Aaron estava frente a frente com a Scarlet e possuía faixas manchadas de vermelho ao redor da cabeça e dos braços, o tremor que eu havia sentido provavelmente veio do enorme espinho prateado que emergiu ao lado dele e parou a centímetros do rosto dela.
— Eu realmente não entendo os jovens — A voz carregada com evidente desprezo — Vocês se acham tão fortes que não percebem quando estão à frente do perigo…
Ela deu um passo à frente, quase se chocando com Aaron.
— Ouça, garoto — Uma onda de ar pareceu correr por todo o local, o espinho que havia surgido virou pó imediatamente — Eu tomei a liberdade de cuidar desse seu “problema”, agora volte para sua cama, antes que eu decida te expulsar e retirar o que você ganhou.
Expulsar… — A palavra ficou gravada nos meus pensamentos — Então… isso significa que…
Apenas pensar sobre isso me fez ficar tonta e perder o equilíbrio, sem conseguir me apoiar na muleta, desabei em direção ao chão. A última coisa que me lembro é de ver o rosto surpreso da diretora olhando para mim.
Quando acordei, eu já não estava mais no hospital, reconheci o local como meu quarto. Meu corpo já não doía tanto, me sentei na cama com as palavras da Scarlet ainda gravadas em minha mente.
Fiquei parada por alguns segundos, perplexa demais para conseguir agir, até que escutei algo, um barulho de metal atrás de mim. Ao olhar, percebi o que era, Marianne havia deixado uma vasilha cheia de faixas brancas cair no chão.
— Senhora… — Ela disse com a voz fragilizada
Dispensando toda a formalidade que seu emprego exigia, ela correu em minha direção e me envolveu em um forte abraço.
— Eu assisti a partida… fiquei tão preocupada… — Eu a ouvia, mas meus pensamentos estavam em outro lugar
— Merianne… — Iniciei a pergunta para a qual já imaginava a resposta — Por favor, me diga qual foi o resultado.
— Agora não é um bom momento…
— Me diga! — Me arrependo imediatamente por gritar após ver lágrimas escorrendo pelo rosto de Marianne.
— Foi… um empate, senhora.
A surpresa toma conta de mim, embora não afastando a decepção.

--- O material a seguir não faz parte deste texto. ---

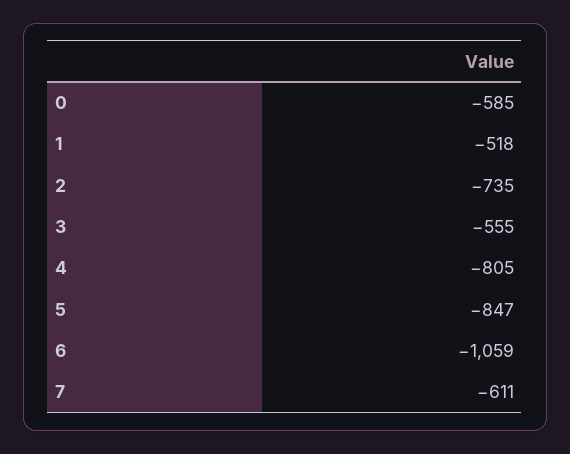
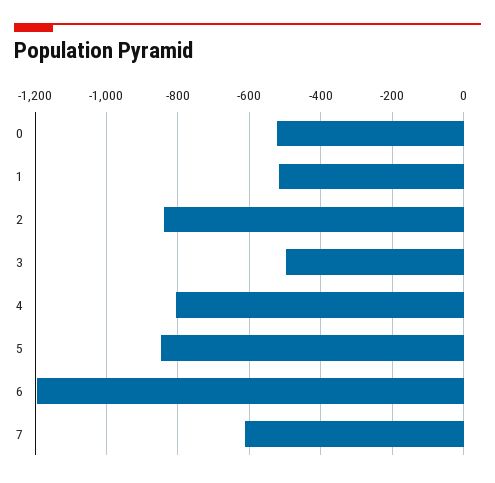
  {
-   "0": -585,
+   "0": -520,
    "1": -518,
-   "2": -735,
+   "2": -840,
-   "3": -555,
+   "3": -500,
    "4": -805,
    "5": -847,
-   "6": -1059,
+   "6": -1200,
    "7": -611
  }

— Empate? Mas eu ouvi a diretora falando em expulsá-lo. — Marianne balança a cabeça afirmativamente.
— Foi um empate, mas os responsáveis pelo evento decidiram dar as recompensas do torneio ao Aaron.
— Então… Eu perdi?
Ela se afasta delicadamente e põe a mão sobre minha cabeça.
— Eu gostaria que seus pais pensassem de maneira diferente.

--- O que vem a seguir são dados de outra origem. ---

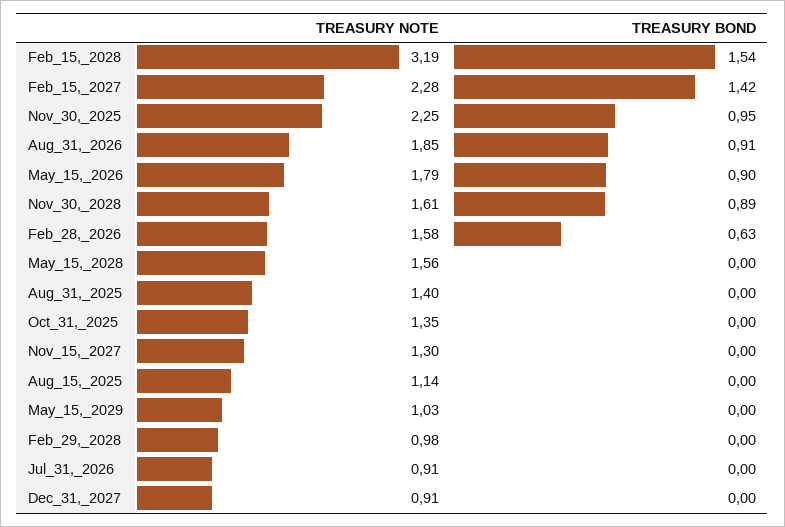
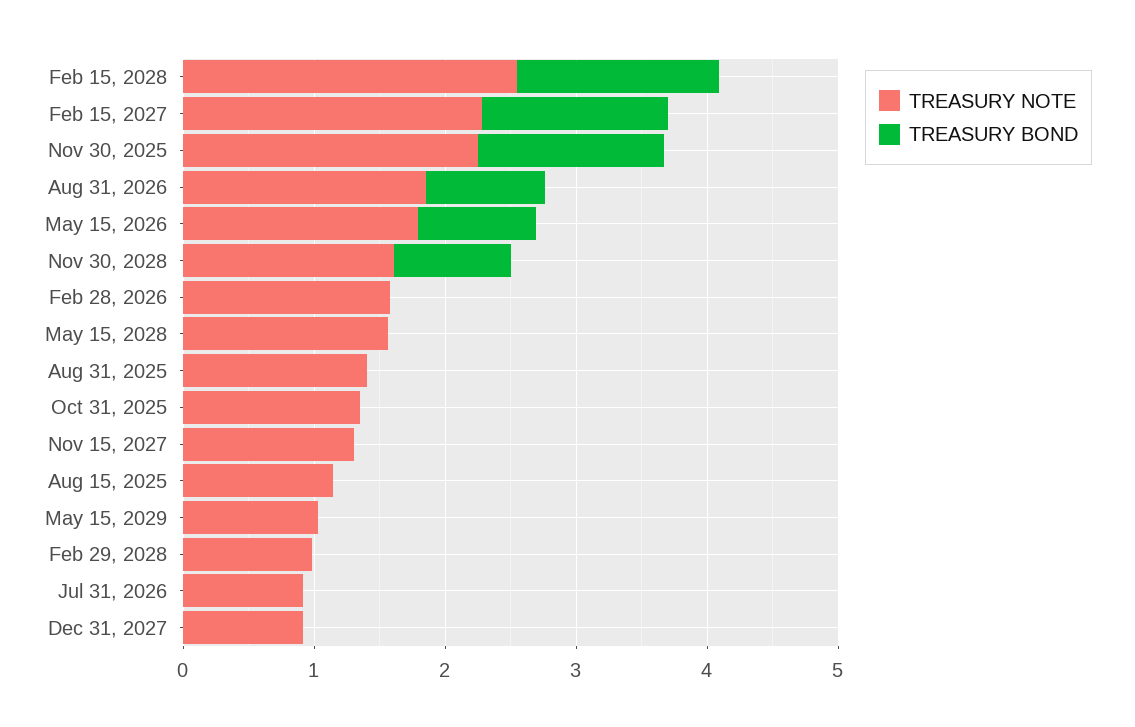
  {
    "TREASURY NOTE": {
-     "Feb_15,_2028": 3.19,
+     "Feb_15,_2028": 2.6,
      "Feb_15,_2027": 2.28,
      "Nov_30,_2025": 2.25,
      "Aug_31,_2026": 1.85,
      "May_15,_2026": 1.79,
      "Nov_30,_2028": 1.61,
      "Feb_28,_2026": 1.58,
      "May_15,_2028": 1.56,
      "Aug_31,_2025": 1.4,
      "Oct_31,_2025": 1.35,
      "Nov_15,_2027": 1.3,
      "Aug_15,_2025": 1.14,
      "May_15,_2029": 1.03,
      "Feb_29,_2028": 0.98,
      "Jul_31,_2026": 0.91,
      "Dec_31,_2027": 0.91
    },
    "TREASURY BOND": {
      "Feb_15,_2028": 1.54,
      "Feb_15,_2027": 1.42,
-     "Nov_30,_2025": 0.95,
+     "Nov_30,_2025": 1.4,
      "Aug_31,_2026": 0.91,
      "May_15,_2026": 0.9,
      "Nov_30,_2028": 0.89,
-     "Feb_28,_2026": 0.63,
+     "Feb_28,_2026": 0,
      "May_15,_2028": 0,
      "Aug_31,_2025": 0,
      "Oct_31,_2025": 0,
      "Nov_15,_2027": 0,
      "Aug_15,_2025": 0,
      "May_15,_2029": 0,
      "Feb_29,_2028": 0,
      "Jul_31,_2026": 0,
      "Dec_31,_2027": 0
    }
  }

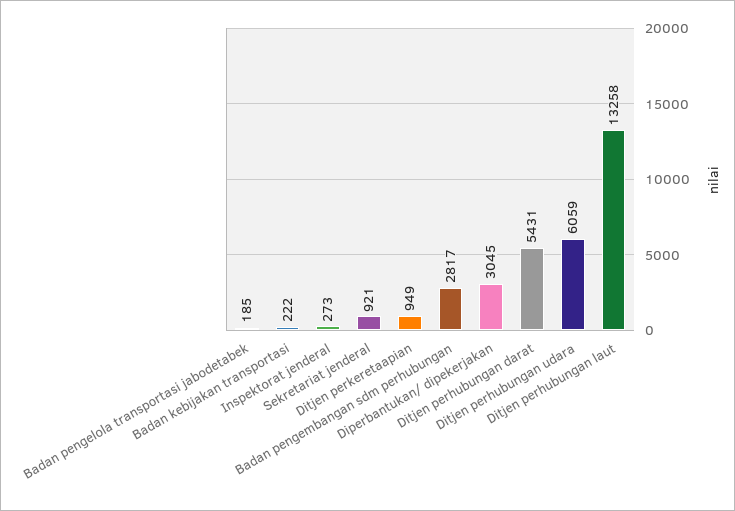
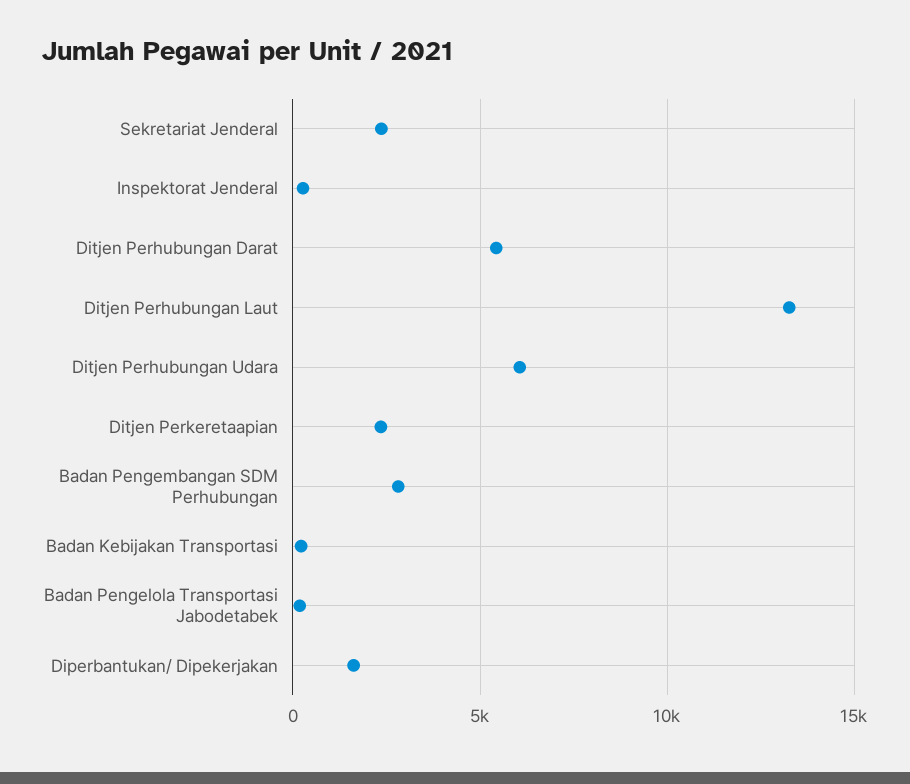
  {
    "Badan pengelola transportasi jabodetabek": 185,
    "Badan kebijakan transportasi": 222,
    "Inspektorat jenderal": 273,
-   "Sekretariat jenderal": 921,
+   "Sekretariat jenderal": 2500,
-   "Ditjen perkeretaapian": 949,
+   "Ditjen perkeretaapian": 2500,
    "Badan pengembangan sdm perhubungan": 2817,
-   "Diperbantukan/ dipekerjakan": 3045,
+   "Diperbantukan/ dipekerjakan": 1500,
    "Ditjen perhubungan darat": 5431,
    "Ditjen perhubungan udara": 6059,
    "Ditjen perhubungan laut": 13258
  }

— Meus pais… oque eles fizeram após o torneio?
— Eles saíram, sem falar nada. Não sei onde foram.
— Sabe se eles ao menos visitaram o hospital?
Eu soube a resposta quando ela desviou os olhos para o chão. Sem que eu pudesse controlar, lágrimas encheram meus olhos, eu estava tentando a tanto tempo, e quando eu finalmente iria conseguir algum respeito dos meus pais eu falho.
Minha vontade era de gritar e destruir tudo em meu caminho, mas todo esse sentimento passa quando Marianne me puxa para seus braços.
—Eu estou aqui. — Ela falou — Sempre que precisar.
As lágrimas que eu forçava a conter explodiram imediatamente, rolando por meu rosto enquanto meus gritos eram abafados pela roupa da empregada. Pela primeira vez, mesmo em meio a toda a vergonha, toda a tristeza e raiva, eu senti realmente, como é ter uma mãe.